Transcribe the part of the comment thread on CAPTCHA spam from "that has accessibility" to "to be typed.".

Given passage
####
It might be a CaPTCHA porn proxy... a SPAMMER sets up a porn site, and give free access to any human that beats your captcha:

http://bexhuff.com/2007/08/captcha-experiment

stupid web 2.0...

The best way to beat spammers? Create some kind of "SETI-at-home" applet that must be run before you can post... effectively charging each commenter a penny of electricity by running their CPU hot for a few seconds. Even if you still get SPAM, you help solve a distributed computational project.

that has accessibility problems... so the alternative is to only allow "authorized" commenters to post comments... like they do at Lifehacker.

  Steve [01.26.08 10:17 AM]

We used reCaptcha a few months ago in an attempt to foil cheating on a contest.
We figured out how to get past it, as did a cheater on the contest.

Two ways.
1) Only one of the two words has to be typed.
2) The reCaptcha servers don't (didn't) check if the same hash was being resubmitted. Some tweaks with greasemonkey, and it was off to the races.

  Chris [01.26.08 08:01 PM]

The idea with one of the 2 words is good, or to find the 3 word in a sentence

  Manuel [01.27.08 04:36 AM]

Do you have any more infos on the exploit? I'm using ReCaptcha on several of my vbulletin forums

  Luis von Ahn [01.27.08 06:43 AM]

Hi,



This is Luis von Ahn from reCAPTCHA. We’ve been in contact with the O’Reilly Radar engineers, and their particular spam problem seems to be due to a person manually typing in solutions to reCAPTCHAs. There is very little that can be done to stop this type of determination: if a real human targets you for spam, they will succeed. Fortunately, they will only succeed on a very small scale.
####
Stored data
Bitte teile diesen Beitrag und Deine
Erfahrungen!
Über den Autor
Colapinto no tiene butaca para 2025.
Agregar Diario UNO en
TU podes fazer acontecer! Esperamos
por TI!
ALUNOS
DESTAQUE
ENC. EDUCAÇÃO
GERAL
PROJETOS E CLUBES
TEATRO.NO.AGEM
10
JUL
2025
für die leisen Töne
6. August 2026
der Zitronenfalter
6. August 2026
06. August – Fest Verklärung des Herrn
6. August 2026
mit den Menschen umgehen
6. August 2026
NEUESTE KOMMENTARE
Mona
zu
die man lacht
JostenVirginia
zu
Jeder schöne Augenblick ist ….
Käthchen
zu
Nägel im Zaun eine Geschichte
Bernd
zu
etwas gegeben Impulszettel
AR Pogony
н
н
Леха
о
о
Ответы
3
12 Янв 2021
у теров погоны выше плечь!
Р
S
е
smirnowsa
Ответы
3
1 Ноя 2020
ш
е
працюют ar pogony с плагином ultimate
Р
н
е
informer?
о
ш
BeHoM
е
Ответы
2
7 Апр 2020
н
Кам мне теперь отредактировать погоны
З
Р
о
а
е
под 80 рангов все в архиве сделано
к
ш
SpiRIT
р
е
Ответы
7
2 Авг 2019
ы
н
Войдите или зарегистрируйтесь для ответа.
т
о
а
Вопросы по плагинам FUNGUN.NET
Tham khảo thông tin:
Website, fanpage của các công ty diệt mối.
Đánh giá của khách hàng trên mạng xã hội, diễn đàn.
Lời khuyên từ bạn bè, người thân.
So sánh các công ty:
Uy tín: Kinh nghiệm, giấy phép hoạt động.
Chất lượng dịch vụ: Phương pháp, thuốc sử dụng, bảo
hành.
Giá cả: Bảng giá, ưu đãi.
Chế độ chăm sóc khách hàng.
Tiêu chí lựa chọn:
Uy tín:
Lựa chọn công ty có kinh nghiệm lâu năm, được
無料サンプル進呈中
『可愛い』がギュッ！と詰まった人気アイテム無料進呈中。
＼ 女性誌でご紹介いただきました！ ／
####
Completed exercise
that has accessibility problems... so the alternative is to only allow "authorized" commenters to post comments... like they do at Lifehacker.

  Steve [01.26.08 10:17 AM]

We used reCaptcha a few months ago in an attempt to foil cheating on a contest.
We figured out how to get past it, as did a cheater on the contest.

Two ways.
1) Only one of the two words has to be typed.